BEGIN EXTRACTED TEXT
NEW YORK (BLOOMBERG) - What began as a desperate year for start-ups, characterized by mass layoffs as the pandemic took hold, has turned into a record venture capital funding haul.
Despite the economic tumult wrought by the coronavirus, start-up investing in the US reached a record high of US$130 billion (S$172 billion) in 2020, according to a new Money Tree report from PricewaterhouseCoopers/CB Insights. Companies like Instacart and Stripe helped drive the surge by raising hundreds of millions apiece, even though the total number of funding rounds was lower than in 2019. The year also saw an uptick in funding for several cities outside the Bay Area, long the center of the start-up universe.
Venture capital funding in 2020 rose 14 per cent from 2019, according to the report, which includes private equity and debt investments as well. Last year also saw an increase in megarounds, meaning deals larger than US$100 million, even as the number of funding rounds decreased, particularly for very young start-ups.
The largest deals were a US$1.9 billion infusion into Space Exploration Technologies Corp. and US$1.5 billion in funding for Epic Games, both giant funding rounds that were emblematic of the increasing muscle of private equity and mutual funds willing to write large checks to late-stage tech companies. In 2016, megarounds represented just 25 per cent of the total money invested. That number increased to 49 per cent in 2020 - higher than ever - the report found. Large corporate players, including SoftBank Group Corp, Google Ventures and Uber Technologies also helped drive the rush to fund large start-ups.
Another record for 2020: The number of unicorns ticked up to 225 in the US, as more companies achieved a valuation of US$1 billion or more for the first time.Meanwhile, early-stage companies struggled. The number of total deals decreased for the second year in a row, sinking to 6,022. In the fourth quarter, the most acute pullback occurred in seed funding rounds, followed by Series A deals.
END EXTRACTED TEXT
§ **EXPLORE THE MATERIAL**
- A) Name every company that the venture capital funding article says raised money in 2020.
- B) According to the venture capital funding article, what share of the total money invested did megarounds represent in 2020?
- C) Write the next part of the venture capital funding article, starting after its last sentence.
The records have no connection to the article on venture capital funding.
BEGIN INFORMATION SHOWN
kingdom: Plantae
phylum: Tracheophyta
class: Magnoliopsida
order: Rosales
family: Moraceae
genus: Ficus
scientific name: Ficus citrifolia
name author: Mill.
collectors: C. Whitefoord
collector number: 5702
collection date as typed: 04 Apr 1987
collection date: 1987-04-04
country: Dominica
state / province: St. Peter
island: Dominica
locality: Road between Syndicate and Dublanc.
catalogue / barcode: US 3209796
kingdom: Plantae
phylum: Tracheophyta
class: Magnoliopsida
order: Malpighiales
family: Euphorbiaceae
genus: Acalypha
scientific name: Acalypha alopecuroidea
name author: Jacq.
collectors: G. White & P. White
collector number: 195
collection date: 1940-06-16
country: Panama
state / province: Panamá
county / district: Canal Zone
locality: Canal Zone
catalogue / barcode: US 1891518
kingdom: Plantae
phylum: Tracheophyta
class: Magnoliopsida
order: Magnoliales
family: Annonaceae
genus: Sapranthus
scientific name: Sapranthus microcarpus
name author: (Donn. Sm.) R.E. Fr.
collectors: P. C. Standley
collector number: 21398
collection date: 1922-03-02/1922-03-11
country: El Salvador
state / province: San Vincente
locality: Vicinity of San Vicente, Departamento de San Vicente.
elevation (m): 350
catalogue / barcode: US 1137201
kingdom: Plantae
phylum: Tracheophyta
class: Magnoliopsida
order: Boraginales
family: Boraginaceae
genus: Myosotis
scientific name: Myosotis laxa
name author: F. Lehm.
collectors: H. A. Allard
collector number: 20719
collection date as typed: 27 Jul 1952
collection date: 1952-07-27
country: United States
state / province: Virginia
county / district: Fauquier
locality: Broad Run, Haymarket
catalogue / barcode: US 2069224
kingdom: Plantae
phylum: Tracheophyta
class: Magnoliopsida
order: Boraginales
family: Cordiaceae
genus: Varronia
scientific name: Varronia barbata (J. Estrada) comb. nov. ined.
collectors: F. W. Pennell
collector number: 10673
END INFORMATION SHOWN
§ **ANSWERS IN ORDER**
- A) Instacart, Stripe, Space Exploration Technologies Corp., Epic Games

- B) 49 percent

- C)
The much-talked-about Silicon Valley exodus showed up in the data to a limited extent. California retained its title as the top spot for venture dollars last year. Companies based in the state, combined with established tech hubs New York and Massachusetts, attracted 74 per cent of all US funding. But new tech hubs gained ground. San Diego, Miami, Denver and Atlanta all more than doubled the amount of venture funding raised during the fourth quarter compared with the quarter before. The Miami metropolitan area saw the sharpest increase, notching US$1.9 billion for the year thanks to start-ups including Reef Technology and ShipMonk, while the San Diego metro marked its biggest year on record with US$5.3 billion raised.
Fintech, artificial intelligence, digital health and medical devices dominated deal activity, while the once-hot auto-tech sector declined both in the number of deals and total raised.
There are no signs that growth in VC funding will slow this year. A record year for initial public offerings in 2020 allowed investors to deliver returns to limited partners and raise new funds. And VCs are sitting on significant dry powder. US investors raised US$1.1 trillion to invest in start-ups last year, led by Andreessen Horowitz, which raised US$11 billion.